Iceland is Europe’s most sparsely populated country. Over half of the population lives down in its southwestern corner, around Reykjavik, the small but cosmopolitan capital. Iceland straddles the Mid-Atlantic Ridge, on the edge of the Arctic Circle, and is one of the coldest countries in the world. The international airport at Keflavik is on the Reykjanes Peninsula, an area abounding with birdlife and whales are visible from the shore. Most accommodations operate from late May to early September. In winter, other than large hotels in Reykjavik, there’s not many places open.
Since Icelandic weather is very unpredictable you need to plan your holiday with this in mind. In summer, you can count on sunny days. In fact, the sun does not fully set during June, and though there’s no real midnight sun, nights are light from mid-May to early August across the country.

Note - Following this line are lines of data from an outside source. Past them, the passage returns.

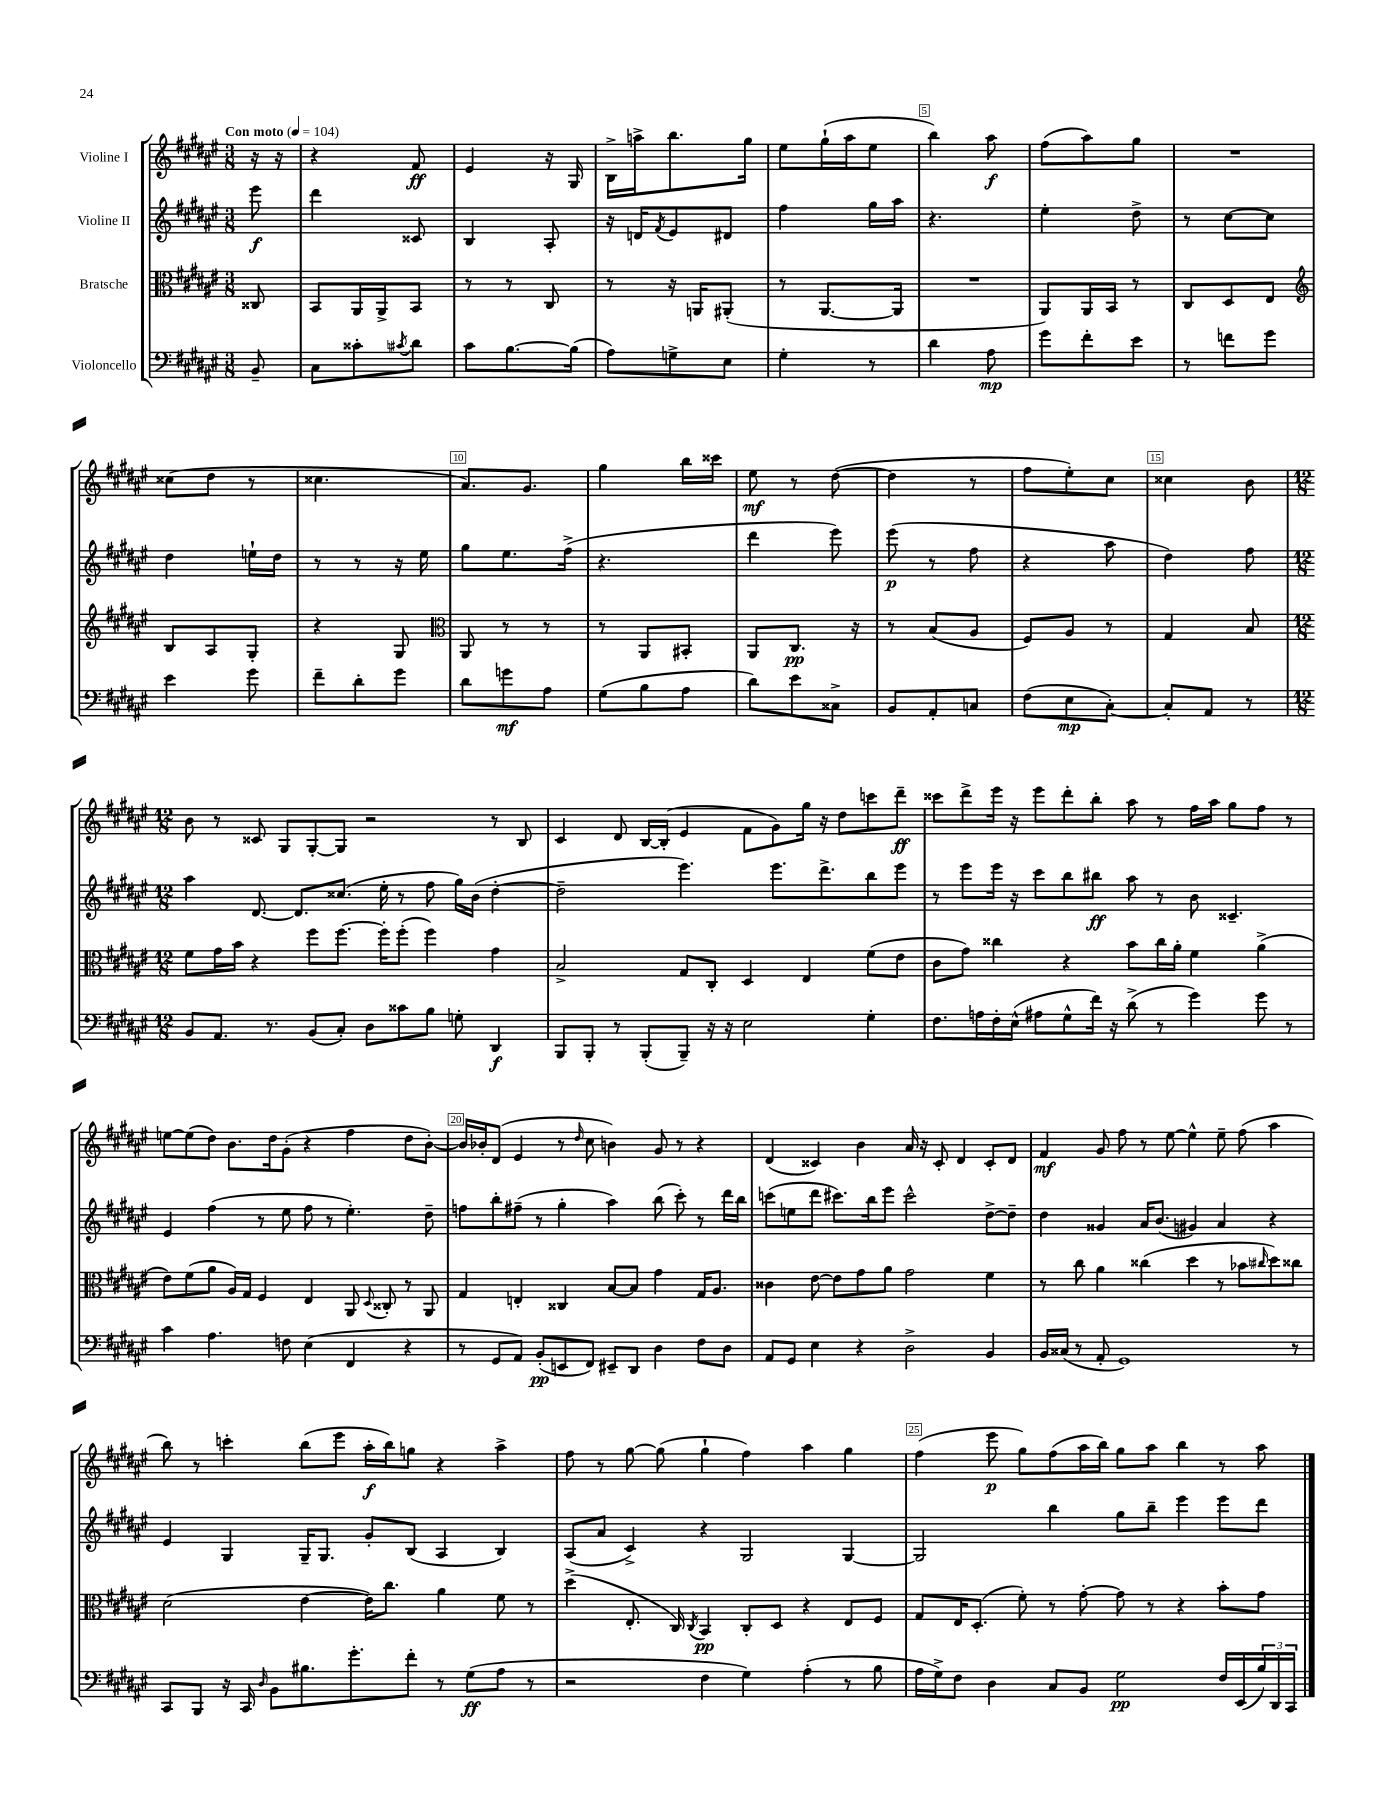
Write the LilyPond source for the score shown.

<<
\new StaffGroup <<
\new Staff = "s0" \with { instrumentName = "Violine I" } {
    \clef treble \key fis \major \numericTimeSignature \time 3/8 \partial 8 \tempo "Con moto" 4 = 104
    r16 r16 |
    r4 fis'8\ff |
    eis'4 r16 gis16 |
    b16-> a''16-> b''8. gis''16 |
    eis''8 gis''16-!( ais''16 eis''8 |
    b''4) ais''8\f |
    fis''8( ais''8) gis''8 |
    R4. |
    cisis''8( dis''8 r8 |
    cisis''4. |
    ais'8.) gis'8. |
    gis''4 b''16 cisis'''16 |
    eis''8\mf r8 dis''8~( |
    dis''4 r8 |
    fis''8 eis''8-.) cis''8 |
    cisis''4 b'8 |
    \numericTimeSignature \time 12/8 b'8 r8 cisis'8 gis8 gis8~-. gis8 r2 r8 b8 |
    cis'4 dis'8 b16~ b16-.( eis'4 fis'8 gis'8) gis''16 r16 dis''8 c'''8 dis'''8--\ff |
    cisis'''8 dis'''8-> eis'''16 r16 eis'''8 dis'''8-. b''8-. ais''8 r8 fis''16 ais''16 gis''8 fis''8 r8 |
    e''8~ e''8( dis''8) b'8. dis''16 gis'8-.( r4 fis''4 dis''8 b'8~-.) |
    b'16 bes'16-. dis'8( eis'4 r8 \grace { dis''16 } cis''8 b'4) gis'8 r8 r4 |
    dis'4( cisis'4) b'4 ais'16 r16 cisis'8-. dis'4 cisis'8-. dis'8 |
    fis'4\mf gis'8 fis''8 r8 eis''8~ eis''4-^ eis''8-- fis''8( ais''4 |
    b''8) r8 c'''4-. b''8( eis'''8 ais''16-.\f b''16) g''8 r4 ais''4-> |
    fis''8 r8 gis''8~ gis''8( gis''4-! fis''4) ais''4 gis''4 |
    fis''4( eis'''8\p gis''8) fis''8( ais''16 b''16) gis''8 ais''8 b''4 r8 ais''8 \bar "|." |
}
\new Staff = "s1" \with { instrumentName = "Violine II" } {
    \clef treble \key fis \major \numericTimeSignature \time 3/8 \partial 8
    eis'''8\f |
    dis'''4 cisis'8 |
    b4 ais8-. |
    r16 d'16 \acciaccatura { fis'8 } eis'8 dis'8 |
    fis''4 gis''16 ais''16 |
    r4. |
    eis''4-. dis''8-> |
    r8 cis''8~ cis''8 |
    dis''4 e''16-! dis''16 |
    r8 r8 r16 eis''16 |
    gis''8 eis''8. fis''16->( |
    r4. |
    dis'''4 eis'''8) |
    eis'''8\p( r8 fis''8 |
    r4 ais''8 |
    dis''4) fis''8 |
    \numericTimeSignature \time 12/8 ais''4 dis'8.~ dis'8. cisis''8.( eis''16-. r8 fis''8 gis''16) b'16( dis''4~-. |
    dis''2-- eis'''4.) eis'''8. dis'''8.-> b''8 eis'''8 |
    r8 eis'''8 eis'''16 r16 cis'''8 b''8 bis''8\ff ais''8 r8 b'8 cisis'4.-- |
    eis'4 fis''4( r8 eis''8 fis''8 r8 eis''4.-.) dis''8-- |
    f''8 b''8-. fis''8--( r8 gis''4-. ais''4) b''8( cis'''8-.) r8 dis'''16 b''16 |
    c'''8( e''8 dis'''8 cis'''8.) b''16 eis'''8 cis'''2-^ dis''8~-> dis''8-- |
    dis''4 gisis'4 ais'16 b'8.( gis'4) ais'4 r4 |
    eis'4 gis4 gis16-- gis8. gis'8-. b8( ais4 b4) |
    ais8( ais'8 cis'4->) r4 gis2 gis4~ |
    gis2 b''4 gis''8 b''8-- eis'''4 eis'''8 dis'''8 \bar "|." |
}
\new Staff = "s2" \with { instrumentName = "Bratsche" } {
    \clef alto \key fis \major \numericTimeSignature \time 3/8 \partial 8
    cisis8 |
    b,8 ais,16 ais,16-> b,8 |
    r8 r8 cis8 |
    r8 r16 a,16 ais,8-.( |
    r8 ais,8.~ ais,16 |
    R4. |
    ais,8) ais,16 b,16 r8 |
    cis8 dis8 eis8 |
    \clef treble b8 ais8 gis8-. |
    r4 gis8 |
    \clef alto ais,8 r8 r8 |
    r8 ais,8 bis,8-. |
    ais,8 cis8.\pp r16 |
    r8 b8( ais8 |
    fis8) ais8 r8 |
    gis4 b8 |
    \numericTimeSignature \time 12/8 fis'8 gis'16 b'16 r4 fis''8 fis''8.~ fis''16-. fis''8-.( fis''4) gis'4 |
    b2-> gis8 cis8-. dis4 eis4 fis'8( eis'8 |
    cis'8 gis'8) cisis''4 r4 b'8 cisis''16 ais'16-. fis'4 ais'4->( |
    eis'8) fis'8( ais'8 ais16) gis16 fis4 eis4 ais,8 \appoggiatura { dis8 } cisis8-. r8 ais,8 |
    gis4 e4-. cisis4 b8~ b8 gis'4 gis16 ais8. |
    cisis'4 eis'8~ eis'8 gis'8 ais'8 gis'2 fis'4 |
    r8 cis''8 ais'4 cisis''4( dis''4 r8 bes'8 \grace { cis''16 } dis''8) cisis''8 |
    dis'2( eis'4~ eis'16) cis''8. ais'4 fis'8 r8 |
    dis''4->( eis8.-. cis16) \acciaccatura { cis8 } b,4\pp cis8-. dis8 r4 eis8 fis8 |
    gis8 eis16 dis8.-.( fis'8-.) r8 gis'8~-. gis'8 r8 r4 b'8-. gis'8 \bar "|." |
}
\new Staff = "s3" \with { instrumentName = "Violoncello" } {
    \clef bass \key fis \major \numericTimeSignature \time 3/8 \partial 8
    b,8-- |
    cis8 cisis'8-. \acciaccatura { cis'8 } dis'8 |
    cis'8 b8.~ b16( |
    ais8) g8-> eis8 |
    gis4-. r8 |
    dis'4 ais8\mp |
    gis'8 fis'8-. eis'8 |
    r8 f'8 gis'8 |
    eis'4 gis'8 |
    fis'8-- dis'8-. gis'8 |
    dis'8 g'8\mf ais8 |
    gis8( b8 ais8 |
    dis'8) eis'8 cisis8-> |
    b,8 ais,8-. c8 |
    fis8( eis8\mp cis8~-.) |
    cis8-. ais,8 r8 |
    \numericTimeSignature \time 12/8 b,8 ais,8. r8. b,8( cis8-.) dis8 cisis'8 b8 g8-. dis,4\f |
    b,,8 b,,8-. r8 b,,8-.( b,,8--) r16 r16 eis2 gis4-. |
    fis8. a16 fis16-. eis16-^( ais8 gis8-^ fis'16) r16 dis'8->( r8 gis'4) gis'8 r8 |
    cis'4 ais4. f8 eis4( fis,4 r4 |
    r8 gis,8 ais,8) b,8-.\pp( e,8 fis,8) eis,8-- dis,8 dis4 fis8 dis8 |
    ais,8 gis,8 eis4 r4 dis2-> b,4 |
    b,16 cisis16( r8 ais,8-. gis,1) r8 |
    cis,8 b,,8 r16 cis,16 \grace { dis16 } b,8 bis8. gis'8.-. fis'8-. r8 gis8\ff( ais8 r8 |
    r2 fis4 gis4) ais4-.( r8 b8 |
    ais16 gis16->) fis8 dis4 cis8 b,8 gis2\pp fis16 eis,16( \tuplet 3/2 { b16) dis,16 cis,16 } \bar "|." |
}
>>
>>
\layout { \context { \Score \override BarNumber.break-visibility = ##(#f #t #t) barNumberVisibility = #(every-nth-bar-number-visible 5) \override BarNumber.stencil = #(make-stencil-boxer 0.1 0.3 ly:text-interface::print) } }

In autumn and early summer, between September and January, the Aurora Borealis or Northern Lights can be seen.
Don’t miss Geysir, which lesnds its name to other gushing hot springs, and try to visit the spectacular waterfalls at Gullfoss. On the west coast, are the towns of Borgarnes and Reykhold, you will see landscapes associated with the Icelandic sagas. The Snaefellsnes Peninsula has great hiking opportunities.But Iceland’s most dramatic scenery is in the northwest, where the West Fjords hide tiny fishing villages at the foot of table-top mountains protected from wild Arctic storms that inflict this exposed part of Iceland. From Akureyri you can visit the Arctic Circle at the island of Grimsey. just 75 km to the east of Reykjavik is tiny Minniborg, where your Iceland holiday can take a sporting twist with horseback riding, hiking and quad bike riding.
Iceland’s biggest attraction outside Reykjavik is Lake Myvatn, one hour away to the east of Akureyri. Ducks and other waterfowl nest in this lake, which is surrounded by evidence of volcanic activity, including long-dormant cinder cones and still-steaming lava fields. North of Myvatn is the small town of Husavik, the best place for summer whale-watching cruises, while just inland to the east you can hike along deep river gorges of the Jokulsargljufur National Park to the amazing waterfalls of Dettifoss. Aspiring hikers should head for the glacial lagoon, Jokulsarlon, where the Porsmork trail is regarded as one of the world’s best walking trails. In the south coast, take a ferry to the Vestmannaeyjar to see the world’s largest puffin colonies.